Federer, 33, is known for his love of the sport and its environment, embracing what others might see as distraction. To reporters last week, he endorsed the new practice access as a good fit with the world's most boisterous Grand Slam.
'You don't feel as much privacy and all that stuff,' he said. 'But that's fine. We're at the U.S. Open.'
For longtime Federer admirers, the courts are a gift from the tennis gods, or in this case the U.S.T.A.
'I saw him at Wimbledon two years ago on my honeymoon,' Matt Green, 30, of Briarcliff, N.Y., said. 'But to see it close up is so much better.'
Aras Suziedelis of Severna Park, Md., was watching Federer practice, along with his wife, Dana, and their two children. He said: 'I heard John McEnroe say it the other day: 'There's nothing like his elegance. It's like butter.' '
His will to play on, at 33, the father of four, has seemed impervious to deflations like last year's Round of 16 defeat to Tommy Robredo.
'But you just never know,' Dana Suziedelis said. 'He could also win something like this and then say, 'O.K., that's enough.' '
In other words, if you get a chance to see him in a setting like Sunday's practice, don't waste it.

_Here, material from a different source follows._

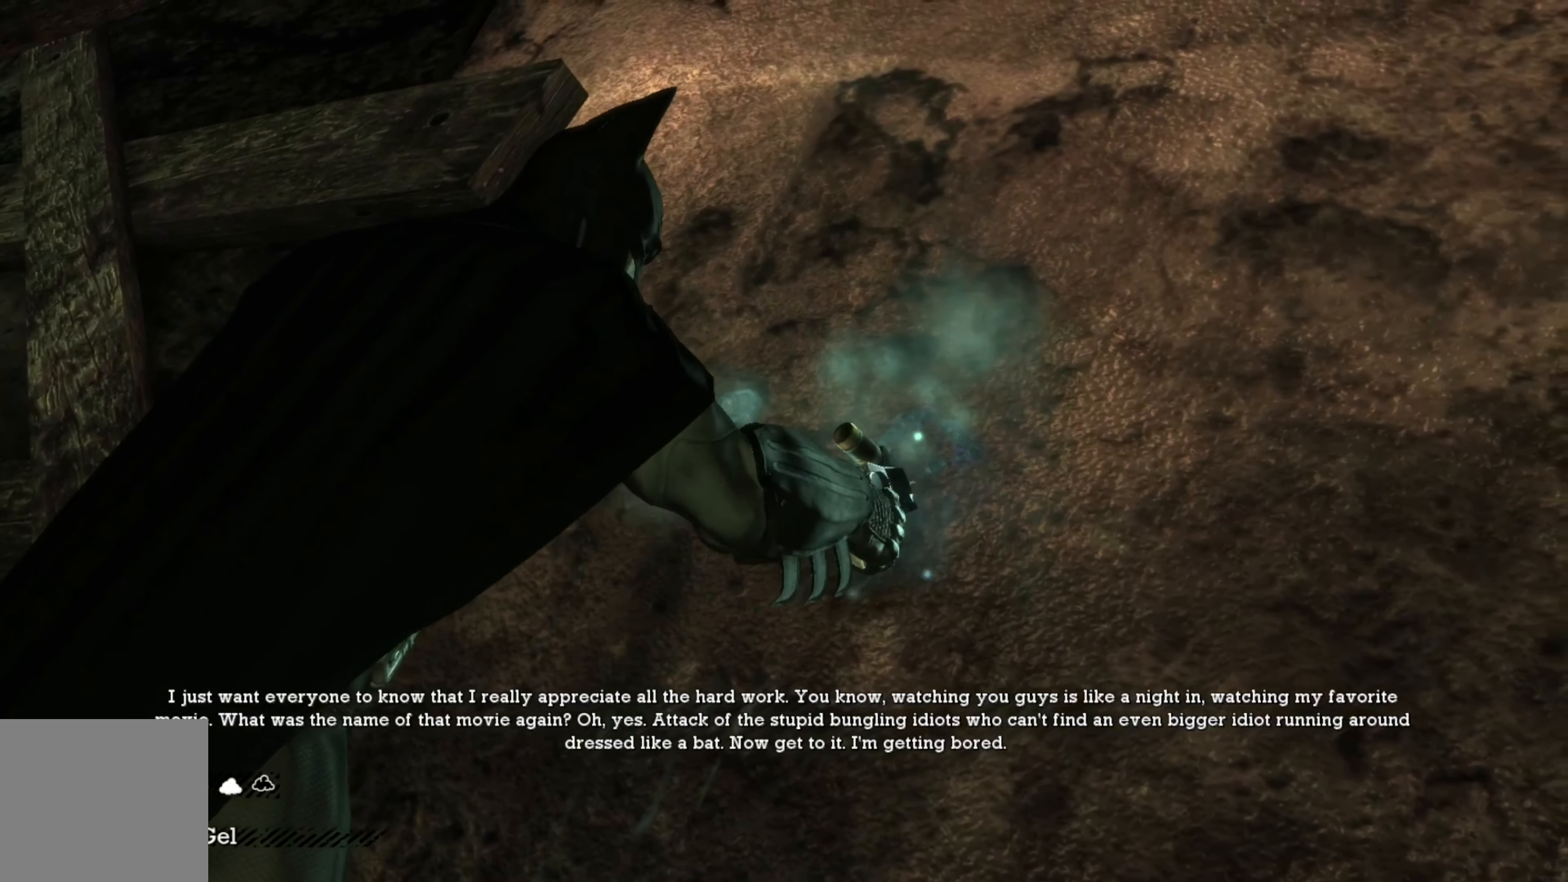
{"buttons": ["L2"], "left_stick": "center", "right_stick": "center", "events": []}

Federer fans attend his practices with a variety of gear, though mostly his trademark caps. Ever the tactful capitalist, he told reporters last week that 'there is an opportunity for the fan to maybe feel more related to me, more closer to tennis and to me. Then when I do see so many fans showing up with the apparel, I feel closer to it, naturally.'
He does give back. When his warm-up ended abruptly after about a half-hour, nobody raced away to watch Simon's four-set upset of the fourth-seeded Ferrer, or anyone else. The fans behind the fence, alongside Court 4, were perfectly positioned as Federer spent a good 20 minutes signing caps, balls, programs - pretty much anything put in front of him.
A tournament attendant who was advised by a co-worker not to give his name said that Federer was the only player he had seen at this or last year's tournament to work the long row of fans, signing as much as he can. Federer did admit last week a preference for his brand gear, which made Mary Beth Jackson stand out as he made his way to the end of the row.
He signed her cap. Later, as Jackson posed for a photo, she was approached by four people on their way out and handed a ticket to Ashe. It was about midway up, a decent view, she said, after watching Federer fall behind, 5-2, in the first set.
Heavy rain suspended the match and ended the day session.
'I wasn't happy about the score,' she said.
Not to worry. Federer took control after an early start to the night session. Spread about Ashe, the crowd looked smaller than the attendance for his practice.